PROMPT: Transcribe every one of the lines below without any changes, and leave the pictures out of your answer.

MATERIAL FOR THIS TASK:

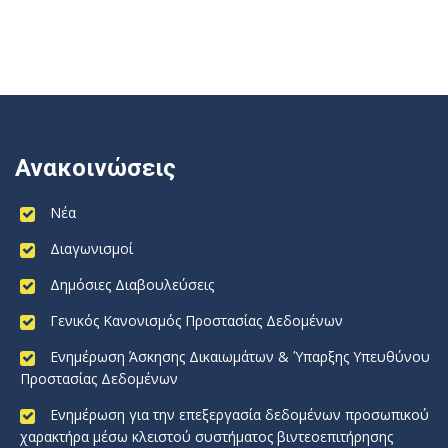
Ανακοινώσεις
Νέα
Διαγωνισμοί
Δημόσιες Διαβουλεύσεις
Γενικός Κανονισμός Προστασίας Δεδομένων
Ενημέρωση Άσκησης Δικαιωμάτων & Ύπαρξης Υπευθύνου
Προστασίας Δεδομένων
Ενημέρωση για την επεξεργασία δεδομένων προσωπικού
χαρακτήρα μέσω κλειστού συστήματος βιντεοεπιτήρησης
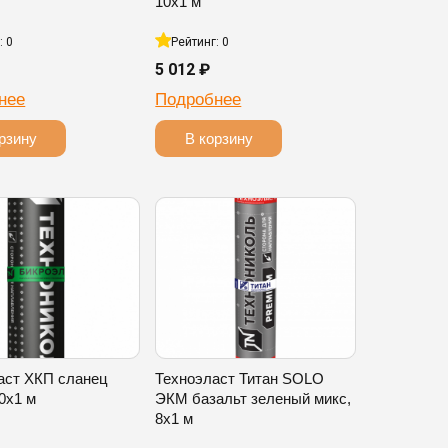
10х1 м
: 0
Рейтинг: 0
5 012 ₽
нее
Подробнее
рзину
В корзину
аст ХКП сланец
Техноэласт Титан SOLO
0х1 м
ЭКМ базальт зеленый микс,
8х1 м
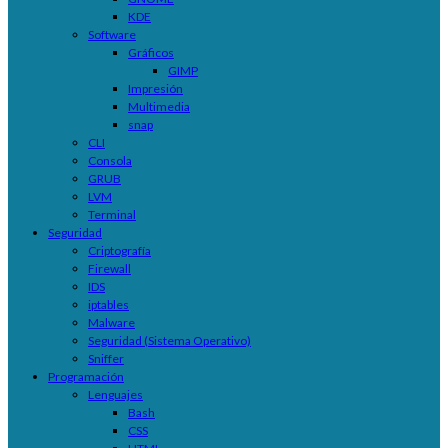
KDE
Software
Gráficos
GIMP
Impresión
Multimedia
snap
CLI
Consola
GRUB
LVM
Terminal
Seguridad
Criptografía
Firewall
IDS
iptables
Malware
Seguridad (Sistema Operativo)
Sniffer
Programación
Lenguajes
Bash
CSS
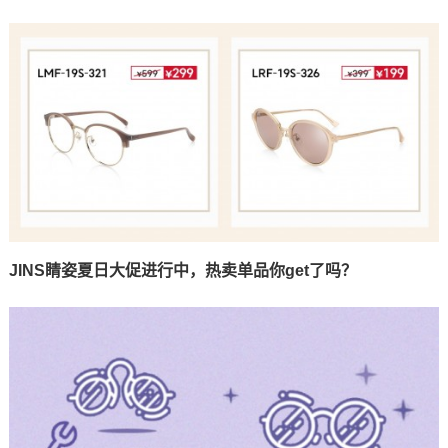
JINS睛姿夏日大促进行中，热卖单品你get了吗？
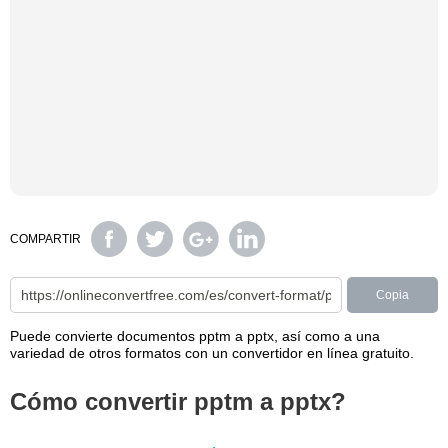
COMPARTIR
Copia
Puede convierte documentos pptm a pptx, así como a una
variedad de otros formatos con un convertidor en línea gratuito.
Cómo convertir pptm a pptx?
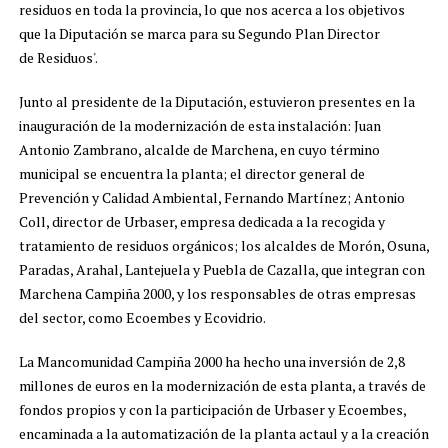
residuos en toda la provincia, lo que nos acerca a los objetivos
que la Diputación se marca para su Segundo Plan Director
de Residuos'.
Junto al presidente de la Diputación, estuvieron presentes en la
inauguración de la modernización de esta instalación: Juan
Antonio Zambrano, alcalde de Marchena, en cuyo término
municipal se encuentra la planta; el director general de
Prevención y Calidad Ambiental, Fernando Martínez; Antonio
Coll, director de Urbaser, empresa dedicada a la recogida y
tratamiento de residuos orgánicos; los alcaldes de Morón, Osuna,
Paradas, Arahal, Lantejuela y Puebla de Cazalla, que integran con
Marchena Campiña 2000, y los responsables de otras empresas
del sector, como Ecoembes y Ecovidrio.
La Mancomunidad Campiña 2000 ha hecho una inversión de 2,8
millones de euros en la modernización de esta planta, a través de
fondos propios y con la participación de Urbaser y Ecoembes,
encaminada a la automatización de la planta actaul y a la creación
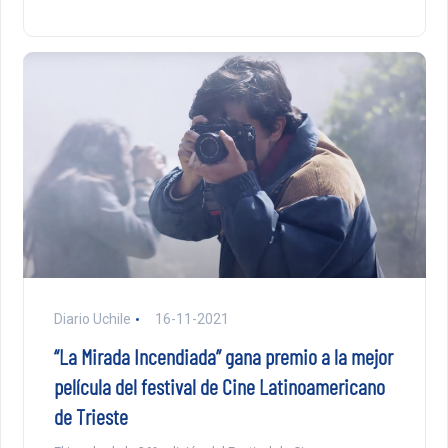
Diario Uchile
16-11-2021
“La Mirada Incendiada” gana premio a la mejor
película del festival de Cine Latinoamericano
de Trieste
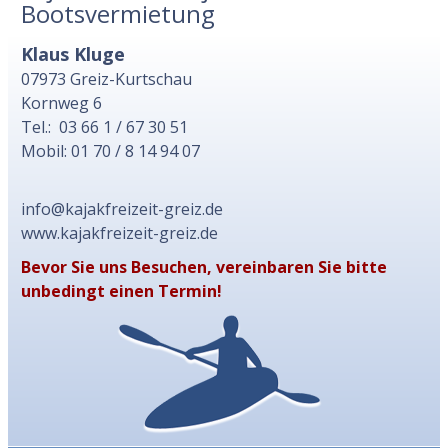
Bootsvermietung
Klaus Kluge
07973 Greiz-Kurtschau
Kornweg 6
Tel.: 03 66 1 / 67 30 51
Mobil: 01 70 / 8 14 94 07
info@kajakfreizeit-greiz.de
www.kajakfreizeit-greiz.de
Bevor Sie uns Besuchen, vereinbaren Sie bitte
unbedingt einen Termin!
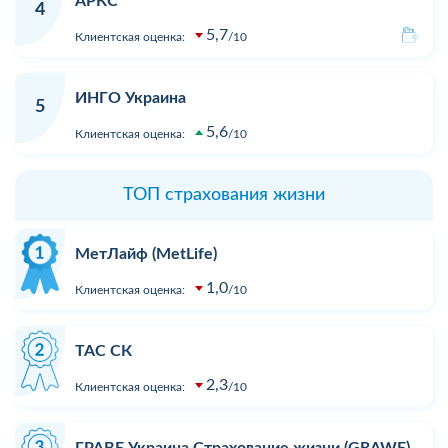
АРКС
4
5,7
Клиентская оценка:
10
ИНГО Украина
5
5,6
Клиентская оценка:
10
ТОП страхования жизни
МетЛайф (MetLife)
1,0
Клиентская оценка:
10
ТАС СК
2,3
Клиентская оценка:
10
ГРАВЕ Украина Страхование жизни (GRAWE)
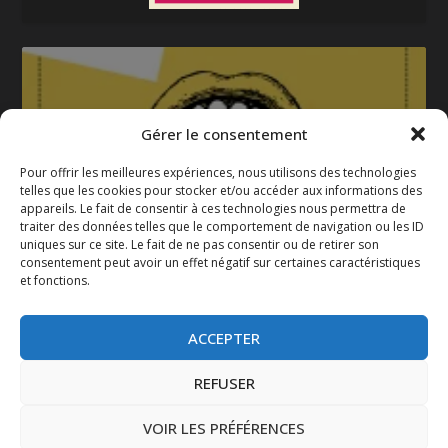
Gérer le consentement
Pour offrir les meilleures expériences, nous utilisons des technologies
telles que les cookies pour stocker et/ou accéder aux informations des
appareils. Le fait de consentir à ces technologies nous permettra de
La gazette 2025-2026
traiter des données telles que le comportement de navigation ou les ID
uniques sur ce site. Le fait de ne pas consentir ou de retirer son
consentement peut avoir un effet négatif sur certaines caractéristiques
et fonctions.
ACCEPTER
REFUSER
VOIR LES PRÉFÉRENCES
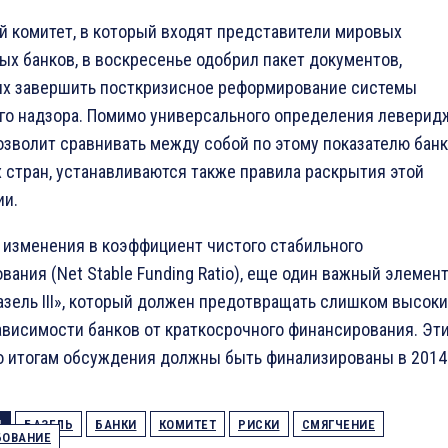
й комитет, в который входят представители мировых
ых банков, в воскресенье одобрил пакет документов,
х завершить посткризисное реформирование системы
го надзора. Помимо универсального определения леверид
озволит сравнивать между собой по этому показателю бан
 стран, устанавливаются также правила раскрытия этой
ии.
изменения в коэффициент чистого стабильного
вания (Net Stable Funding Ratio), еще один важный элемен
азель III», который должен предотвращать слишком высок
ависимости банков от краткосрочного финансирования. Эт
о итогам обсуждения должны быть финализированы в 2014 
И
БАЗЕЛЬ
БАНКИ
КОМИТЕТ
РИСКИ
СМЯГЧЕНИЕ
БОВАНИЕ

REPLY:
Ανακοινώσεις
Νέα
Διαγωνισμοί
Δημόσιες Διαβουλεύσεις
Γενικός Κανονισμός Προστασίας Δεδομένων
Ενημέρωση Άσκησης Δικαιωμάτων & Ύπαρξης Υπευθύνου
Προστασίας Δεδομένων
Ενημέρωση για την επεξεργασία δεδομένων προσωπικού
χαρακτήρα μέσω κλειστού συστήματος βιντεοεπιτήρησης
10х1 м
: 0
Рейтинг: 0
5 012 ₽
нее
Подробнее
рзину
В корзину
аст ХКП сланец
Техноэласт Титан SOLO
0х1 м
ЭКМ базальт зеленый микс,
8х1 м
KDE
Software
Gráficos
GIMP
Impresión
Multimedia
snap
CLI
Consola
GRUB
LVM
Terminal
Seguridad
Criptografía
Firewall
IDS
iptables
Malware
Seguridad (Sistema Operativo)
Sniffer
Programación
Lenguajes
Bash
CSS
JINS睛姿夏日大促进行中，热卖单品你get了吗？
COMPARTIR
Copia
Puede convierte documentos pptm a pptx, así como a una
variedad de otros formatos con un convertidor en línea gratuito.
Cómo convertir pptm a pptx?
residuos en toda la provincia, lo que nos acerca a los objetivos
que la Diputación se marca para su Segundo Plan Director
de Residuos'.
Junto al presidente de la Diputación, estuvieron presentes en la
inauguración de la modernización de esta instalación: Juan
Antonio Zambrano, alcalde de Marchena, en cuyo término
municipal se encuentra la planta; el director general de
Prevención y Calidad Ambiental, Fernando Martínez; Antonio
Coll, director de Urbaser, empresa dedicada a la recogida y
tratamiento de residuos orgánicos; los alcaldes de Morón, Osuna,
Paradas, Arahal, Lantejuela y Puebla de Cazalla, que integran con
Marchena Campiña 2000, y los responsables de otras empresas
del sector, como Ecoembes y Ecovidrio.
La Mancomunidad Campiña 2000 ha hecho una inversión de 2,8
millones de euros en la modernización de esta planta, a través de
fondos propios y con la participación de Urbaser y Ecoembes,
encaminada a la automatización de la planta actaul y a la creación
Diario Uchile
16-11-2021
“La Mirada Incendiada” gana premio a la mejor
película del festival de Cine Latinoamericano
de Trieste
Bootsvermietung
Klaus Kluge
07973 Greiz-Kurtschau
Kornweg 6
Tel.: 03 66 1 / 67 30 51
Mobil: 01 70 / 8 14 94 07
info@kajakfreizeit-greiz.de
www.kajakfreizeit-greiz.de
Bevor Sie uns Besuchen, vereinbaren Sie bitte
unbedingt einen Termin!
АРКС
4
5,7
Клиентская оценка:
10
ИНГО Украина
5
5,6
Клиентская оценка:
10
ТОП страхования жизни
МетЛайф (MetLife)
1,0
Клиентская оценка:
10
ТАС СК
2,3
Клиентская оценка:
10
ГРАВЕ Украина Страхование жизни (GRAWE)
Gérer le consentement
Pour offrir les meilleures expériences, nous utilisons des technologies
telles que les cookies pour stocker et/ou accéder aux informations des
appareils. Le fait de consentir à ces technologies nous permettra de
La gazette 2025-2026
traiter des données telles que le comportement de navigation ou les ID
uniques sur ce site. Le fait de ne pas consentir ou de retirer son
consentement peut avoir un effet négatif sur certaines caractéristiques
et fonctions.
ACCEPTER
REFUSER
VOIR LES PRÉFÉRENCES
й комитет, в который входят представители мировых
ых банков, в воскресенье одобрил пакет документов,
х завершить посткризисное реформирование системы
го надзора. Помимо универсального определения леверид
озволит сравнивать между собой по этому показателю бан
 стран, устанавливаются также правила раскрытия этой
ии.
изменения в коэффициент чистого стабильного
вания (Net Stable Funding Ratio), еще один важный элемен
азель III», который должен предотвращать слишком высок
ависимости банков от краткосрочного финансирования. Эт
о итогам обсуждения должны быть финализированы в 2014 
И
БАЗЕЛЬ
БАНКИ
КОМИТЕТ
РИСКИ
СМЯГЧЕНИЕ
БОВАНИЕ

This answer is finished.